## [Exercise 1]
In the stored entries, start at the line that has "Recent News" and stop after the line that has "అక్షయ విద్యా ఫౌండేషన్". Give those lines again, substituting "Latest News" for "Recent News" and changing nothing else.

** Exercise text follows **

We have already revoked respondent’s probation and reinstated his suspension on October 4, 2001, “pending entry of a final order by this court.” 93 Ohio St.3d 1438, 755 N.E.2d 901. Respondent is hereby suspended from the practice of law for one year with credit for time served. Respondent is further ordered to pay the costs of the original proceeding in the amount of $1,363.71 plus interest of ten percent from March 8, 1999 until paid. Respondent shall further pay the costs of these proceedings.



Judgment accordingly.



Moyer, C.J., Douglas, Resnick, F.E. Sweeney, Pfeifer, Cook and Lundberg Stratton, JJ., concur.



__________________



Julia A. Davis, Bradley N. Frick and Anthony M. Roseboro, for relator.

Christopher King, pro se.



__________________


[Cite as Columbus Bar Association v. King, 95 Ohio St.3d 93, 2002-Ohio-1945.]

COLUMBUS BAR ASSOCIATION v. KING.

[Cite as Columbus Bar Assn. v. King (2002), 95 Ohio St.3d 93.]

Attorneys at law — Misconduct — One-year suspension with credit for time

served — Failing to fulfill purpose of mentorship imposed at previous

disciplinary proceeding — Engaging in conduct indicating inability to

function as a professional lawyer in a courtroom or afford clients

adequate representation — Failure to pay costs imposed at previous

disciplinary proceeding.

(No. 98-423 — Submitted January 8, 2002 — Decided April 24, 2002.)

ON CERTIFIED REPORT by the Board of Commissioners on Grievances and

Discipline of the Supreme Court, No. 96-115.

__________________

Per Curiam. In December 1998, for conduct in January 1996, we

suspended Christopher King, now of Dallas, Texas, Attorney Registration No.

** End of Exercise text **
** Materials provided follows **

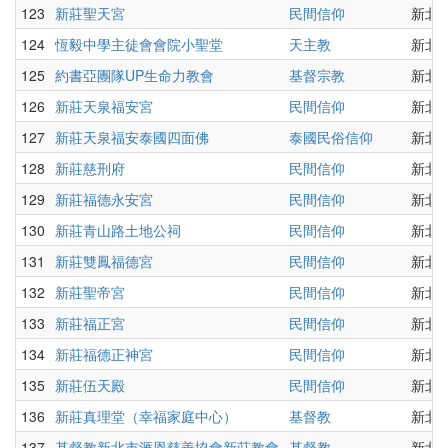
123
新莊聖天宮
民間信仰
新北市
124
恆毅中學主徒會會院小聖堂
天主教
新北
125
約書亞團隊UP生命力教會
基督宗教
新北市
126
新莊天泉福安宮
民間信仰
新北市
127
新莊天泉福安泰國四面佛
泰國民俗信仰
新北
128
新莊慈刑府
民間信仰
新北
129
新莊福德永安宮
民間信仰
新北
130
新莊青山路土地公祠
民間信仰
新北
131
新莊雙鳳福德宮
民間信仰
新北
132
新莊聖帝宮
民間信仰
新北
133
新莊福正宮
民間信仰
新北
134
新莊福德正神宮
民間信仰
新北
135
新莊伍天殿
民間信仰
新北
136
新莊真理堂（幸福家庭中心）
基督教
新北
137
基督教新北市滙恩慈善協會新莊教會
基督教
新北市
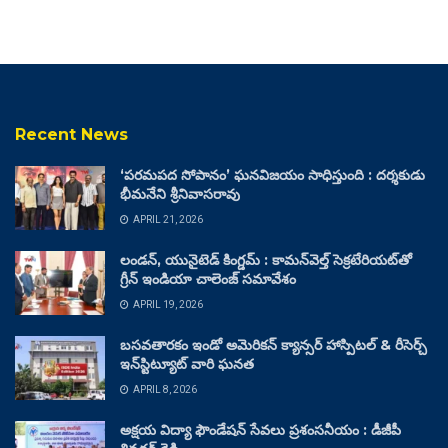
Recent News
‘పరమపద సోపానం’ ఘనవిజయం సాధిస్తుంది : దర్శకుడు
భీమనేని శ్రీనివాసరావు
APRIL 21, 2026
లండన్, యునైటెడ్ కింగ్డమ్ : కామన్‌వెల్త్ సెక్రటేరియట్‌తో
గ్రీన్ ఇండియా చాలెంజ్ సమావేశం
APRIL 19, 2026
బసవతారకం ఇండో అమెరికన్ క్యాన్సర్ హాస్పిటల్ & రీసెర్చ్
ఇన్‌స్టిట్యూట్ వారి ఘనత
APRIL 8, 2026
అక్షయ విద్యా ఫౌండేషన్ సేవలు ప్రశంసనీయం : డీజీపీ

** End of Materials provided **
** Materials provided follows **

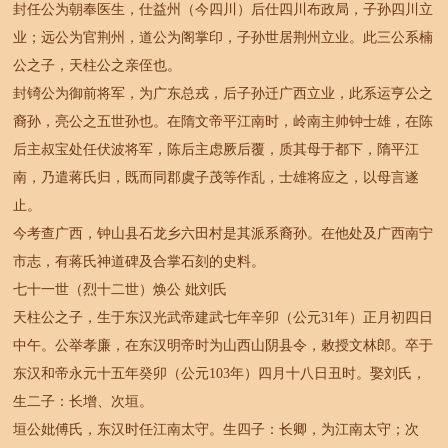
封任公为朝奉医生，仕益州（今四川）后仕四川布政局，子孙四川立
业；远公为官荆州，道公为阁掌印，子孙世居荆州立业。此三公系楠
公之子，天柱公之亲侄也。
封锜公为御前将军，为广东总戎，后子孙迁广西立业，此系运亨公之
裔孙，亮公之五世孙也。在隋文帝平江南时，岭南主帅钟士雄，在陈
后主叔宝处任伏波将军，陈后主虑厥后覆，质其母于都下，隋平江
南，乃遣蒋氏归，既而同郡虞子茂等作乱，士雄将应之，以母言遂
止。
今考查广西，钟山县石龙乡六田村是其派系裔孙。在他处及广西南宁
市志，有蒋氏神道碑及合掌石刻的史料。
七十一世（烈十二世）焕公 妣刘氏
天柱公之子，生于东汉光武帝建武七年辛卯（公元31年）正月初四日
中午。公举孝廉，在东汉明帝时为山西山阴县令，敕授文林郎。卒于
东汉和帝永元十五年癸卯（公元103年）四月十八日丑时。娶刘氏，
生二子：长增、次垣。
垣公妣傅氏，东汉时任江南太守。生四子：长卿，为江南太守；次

** End of Materials provided **

## [Exercise 2]
Can you pick up the attorney discipline opinion after its last line and continue it?

## [Task result 1]
Latest News
‘పరమపద సోపానం’ ఘనవిజయం సాధిస్తుంది : దర్శకుడు
భీమనేని శ్రీనివాసరావు
APRIL 21, 2026
లండన్, యునైటెడ్ కింగ్డమ్ : కామన్‌వెల్త్ సెక్రటేరియట్‌తో
గ్రీన్ ఇండియా చాలెంజ్ సమావేశం
APRIL 19, 2026
బసవతారకం ఇండో అమెరికన్ క్యాన్సర్ హాస్పిటల్ & రీసెర్చ్
ఇన్‌స్టిట్యూట్ వారి ఘనత
APRIL 8, 2026
అక్షయ విద్యా ఫౌండేషన్ సేవలు ప్రశంసనీయం : డీజీపీ

## [Task result 2]
0062199, from the practice of law in Ohio for one year, but stayed the suspension

on the condition that during that year he be placed on probation and work with a

mentor appointed by the relator, Columbus Bar Association. Columbus Bar Assn.

v. King (1998), 84 Ohio St.3d 174, 702 N.E.2d 862. We also imposed costs of

that proceeding on respondent.

On February 19, 1999, relator appointed Guy L. Reese II, a former

Franklin County Municipal Court Judge and a former Franklin County Common

Pleas Court Judge, to be respondent’s mentor. Based upon the mentor’s report to

the relator and respondent’s failure to make the payment ordered in our December

1998 order, relator requested on September 13, 2000, that respondent’s probation

be revoked, that his stayed suspension be reinstated, and that respondent be held

in contempt. Respondent opposed this request, and the matter was heard by a

SUPREME COURT OF OHIO

2

panel of the Board of Commissioners on Grievances and Discipline of the

Supreme Court.

At a hearing on June 6, 2001, the panel considered testimony, exhibits,

and stipulations. It received evidence that on January 9, 1998, Judge David Cain

of the Franklin County Court of Common Pleas imposed a Civ.R. 11 sanction on

respondent in the amount of $5,000 to be paid in thirty days for frivolous

behavior in continuing to pursue an action despite his client’s own

acknowledgement that she had no claim. Respondent did not appeal the order or

pay the sanction. Instead, he wrote a letter to the judge and filed suit against him.

The panel received evidence that on September 9, 1998, Judge Edmund A.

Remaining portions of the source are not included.